Good morning, everyone. I want to know what I would need to create a website that stores the current and updated prices of different known web pages. I'm doing a project and I need help.
Good morning, everyone. I want to know what I would need to create a website that stores the current and updated prices of different known web pages. I'm doing a project and I need help.
Good morning. To collect information from other pages (web scraping), I recommend using CURL. You can even skip CAPTCHAS (I do it with google). Of course then you must process the information you take and store it. Here I leave you a small example.
$ch1 = curl_init('string_url');
$options1 = array(CURLOPT_POST => true,
CURLOPT_HEADER => $request_headers,
CURLOPT_RETURNTRANSFER => true,
CURLOPT_FOLLOWLOCATION => true,
CURLOPT_POSTFIELDS => (Si vas a enviar parametros)
);
curl_setopt_array($ch1, $options1);
$page = curl_exec($ch1);
if(curl_exec($ch1) === false)
{
\print_r(curl_error($ch1));
//Posibles Errores
}
curl_close($ch1);
$dom = new \DOMDocument();
$dom->validateOnParse = true;
$dom->preserveWhiteSpace = false;
$dom->substituteEntities = false;
//Load Document Object Model
$dom->loadHTML($page);
$domxPath = new \DOMXPath($dom);
$urls = $domxPath->query("/html/body//div[@class='precios']");
//Esta linea final es donde debes buscar el contenedor que tiene la
//información que te interesa.
You basically need knowledge of:
Basically you have to create an html structure with its css design and through javascript and ajax calls, you make requests to a php that will return the data to be shown, for example, by json from a mysql database.
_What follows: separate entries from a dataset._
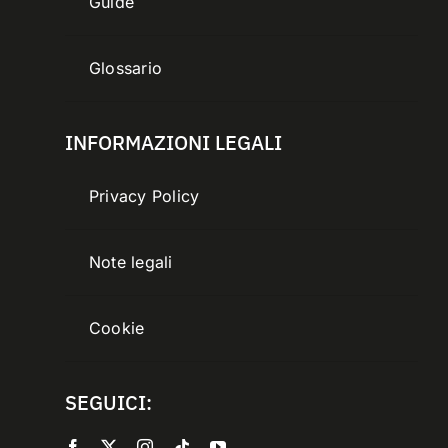
Guide
Glossario
INFORMAZIONI LEGALI
Privacy Policy
Note legali
Cookie
SEGUICI: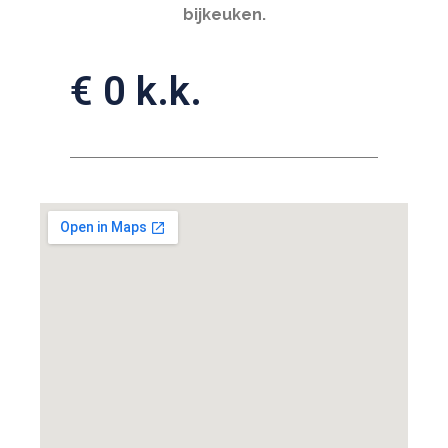
bijkeuken.
€ 0 k.k.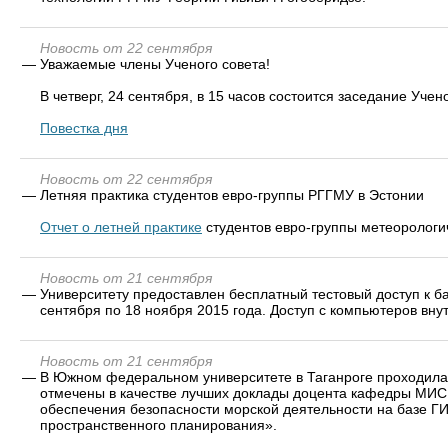
Новость от 22 сентября
—
Уважаемые члены Ученого совета!
В четверг, 24 сентября, в 15 часов состоится заседание Учен
Повестка дня
Новость от 22 сентября
—
Летняя практика студентов евро-группы РГГМУ в Эстонии
Отчет о летней практике
студентов евро-группы метеорологи
Новость от 21 сентября
—
Университету предоставлен бесплатный тестовый доступ к б
сентября по 18 ноября 2015 года. Доступ с компьютеров вну
Новость от 21 сентября
—
В Южном федеральном университете в Таганроге проходил
отмечены в качестве лучших доклады доцента кафедры МИС
обеспечения безопасности морской деятельности на базе ГИ
пространственного планирования».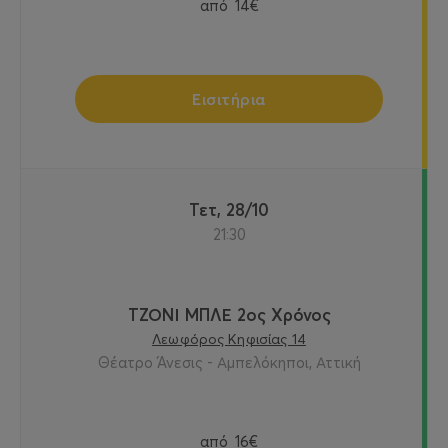
από
14€
Εισιτήρια
Τετ, 28/10
21:30
ΤΖΟΝΙ ΜΠΛΕ 2ος Χρόνος
Λεωφόρος Κηφισίας 14
Θέατρο Άνεσις - Αμπελόκηποι, Αττική
από
16€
Logically you have to fill the database with data collected by means of bots that you will launch from a cron and you will probably have to program them with php and bash mixes and maybe other utilities.
As you see is complex and you need to master many techniques so I recommend you look for ready-made projects that resemble what you want and adapt.
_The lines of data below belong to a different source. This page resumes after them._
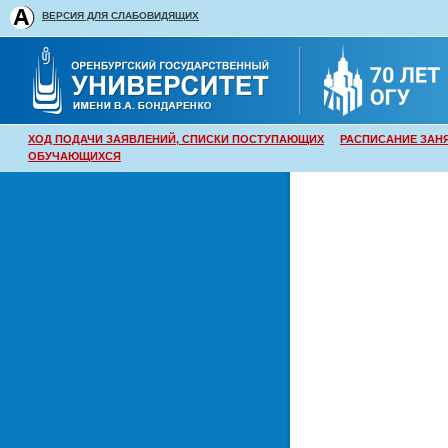
ВЕРСИЯ ДЛЯ СЛАБОВИДЯЩИХ
ХОД ПОДАЧИ ЗАЯВЛЕНИЙ, СПИСКИ ПОСТУПАЮЩИХ
РАСПИСАНИЕ ЗАН
ОБУЧАЮЩИХСЯ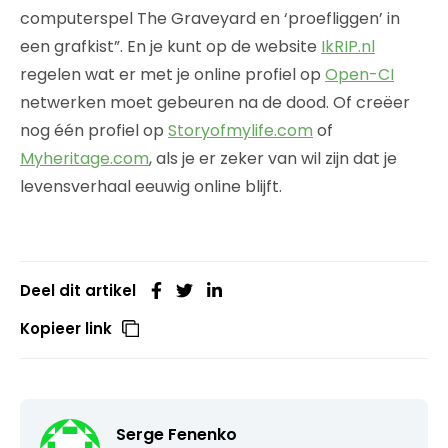
computerspel The Graveyard en ‘proefliggen’ in
een grafkist”. En je kunt op de website
IkRIP.nl
regelen wat er met je online profiel op
Open-CI
netwerken moet gebeuren na de dood. Of creëer
nog één profiel op
Storyofmylife.com
of
Myheritage.com
, als je er zeker van wil zijn dat je
levensverhaal eeuwig online blijft.
Deel dit artikel
Kopieer link
Serge Fenenko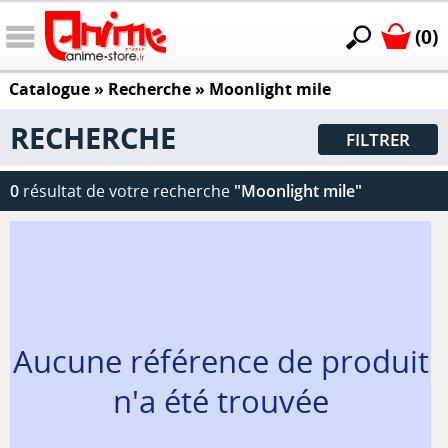
(0)
Catalogue
» Recherche »
Moonlight mile
RECHERCHE
FILTRER
0
résultat de votre recherche
"Moonlight mile"
Aucune référence de produit
n'a été trouvée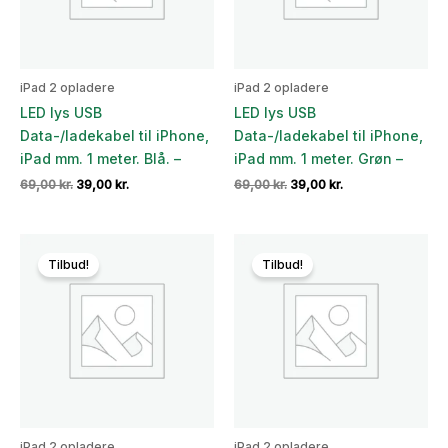
iPad 2 opladere
iPad 2 opladere
LED lys USB
LED lys USB
Data-/ladekabel til iPhone,
Data-/ladekabel til iPhone,
iPad mm. 1 meter. Blå. –
iPad mm. 1 meter. Grøn –
Den
Den
Den
Den
69,00
kr.
39,00
kr.
69,00
kr.
39,00
kr.
oprindelige
aktuelle
oprindelige
aktuelle
pris
pris
pris
pris
var:
er:
var:
er:
69,00 kr..
39,00 kr..
69,00 kr..
39,00 kr..
Tilbud!
Tilbud!
iPad 2 opladere
iPad 2 opladere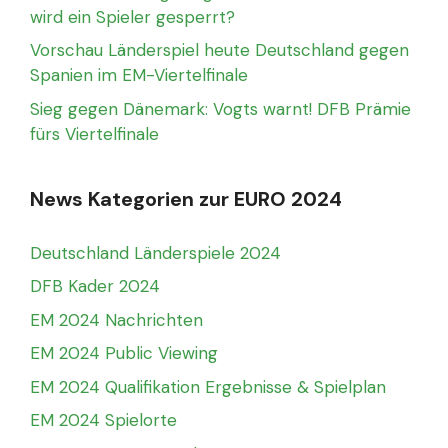
wird ein Spieler gesperrt?
Vorschau Länderspiel heute Deutschland gegen
Spanien im EM-Viertelfinale
Sieg gegen Dänemark: Vogts warnt! DFB Prämie
fürs Viertelfinale
News Kategorien zur EURO 2024
Deutschland Länderspiele 2024
DFB Kader 2024
EM 2024 Nachrichten
EM 2024 Public Viewing
EM 2024 Qualifikation Ergebnisse & Spielplan
EM 2024 Spielorte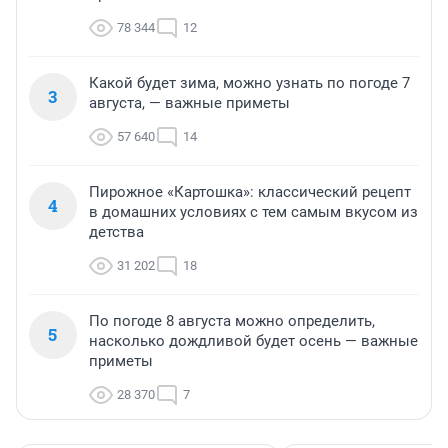
78 344
12
Какой будет зима, можно узнать по погоде 7
3
августа, — важные приметы
57 640
14
Пирожное «Картошка»: классический рецепт
4
в домашних условиях с тем самым вкусом из
детства
31 202
18
По погоде 8 августа можно определить,
5
насколько дождливой будет осень — важные
приметы
28 370
7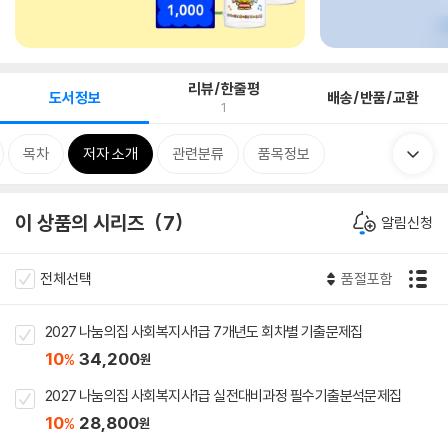
리뷰/한줄평
도서정보
배송/반품/교환
1
목차
저자 소개
관련분류
품목정보
이 상품의 시리즈
7
알림신청
전체선택
품절포함
2027 나눔의집 사회복지사1급 7개년도 회차별 기출문제집
10
34,200
%
원
2027 나눔의집 사회복지사1급 실전대비과정 필수기출분석문제집
10
28,800
%
원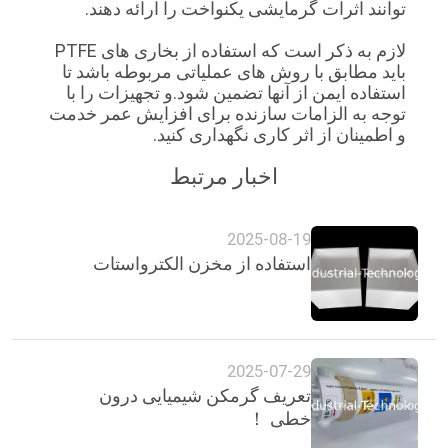
توانند اثرات گرمایشی یکنواخت را ارائه دهند.
لازم به ذکر است که استفاده از بخاری های PTFE
باید مطابق با روش های عملیاتی مربوطه باشد تا
استفاده ایمن از آنها تضمین شود.و تجهیزات را با
توجه به الزامات سازنده برای افزایش عمر خدمت
و اطمینان از اثر کاری نگهداری کنید.
اخبار مرتبط
2025-08-19
استفاده از مخزن الکترواستات
2025-07-29
تعریف گرمکن شیمیایی درون
خطی ！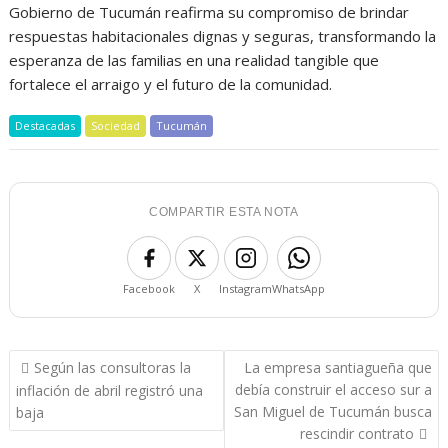
Gobierno de Tucumán reafirma su compromiso de brindar
respuestas habitacionales dignas y seguras, transformando la
esperanza de las familias en una realidad tangible que
fortalece el arraigo y el futuro de la comunidad.
Destacadas
Sociedad
Tucumán
COMPARTIR ESTA NOTA
Facebook
X
Instagram
WhatsApp
Navegación
Según las consultoras la
La empresa santiagueña que
de
debía construir el acceso sur a
inflación de abril registró una
entradas
San Miguel de Tucumán busca
baja
rescindir contrato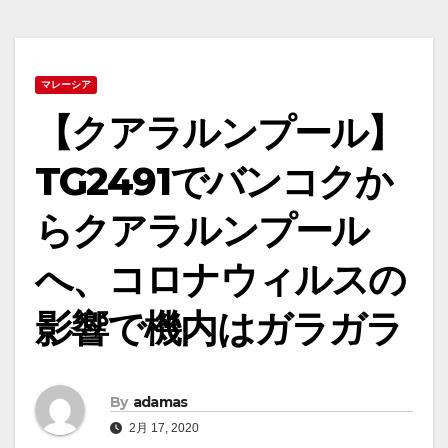
マレーシア
【クアラルンプール】
TG2491でバンコクか
らクアラルンプール
へ、コロナウィルスの
影響で機内はガラガラ
By
adamas
2月 17, 2020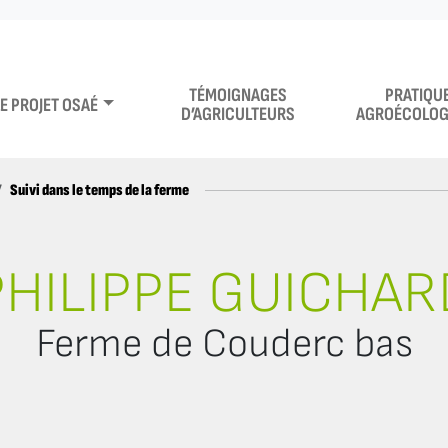
TÉMOIGNAGES
PRATIQU
LE PROJET OSAÉ
D’AGRICULTEURS
AGROÉCOLOG
Suivi dans le temps de la ferme
PHILIPPE GUICHAR
Ferme de Couderc bas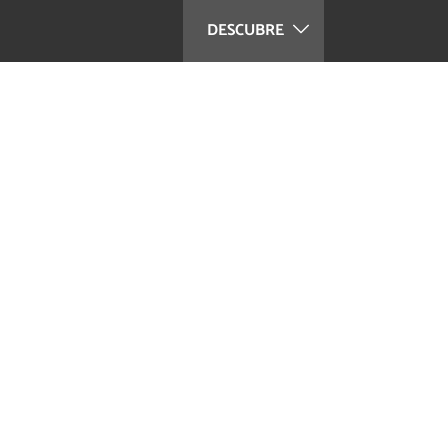
DESCUBRE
For example, you can install a Drupal and do everything through the existing plugins (search by scraping for data collection, you have to do that part anyway).
I, instead of running a whole software you, I recommend that you waste time looking at some tools that already do that. They are called crawlers.
There are many. If you know php, this can work for you: link
But if you search crawler in google you will see the huge amount of tools that there are.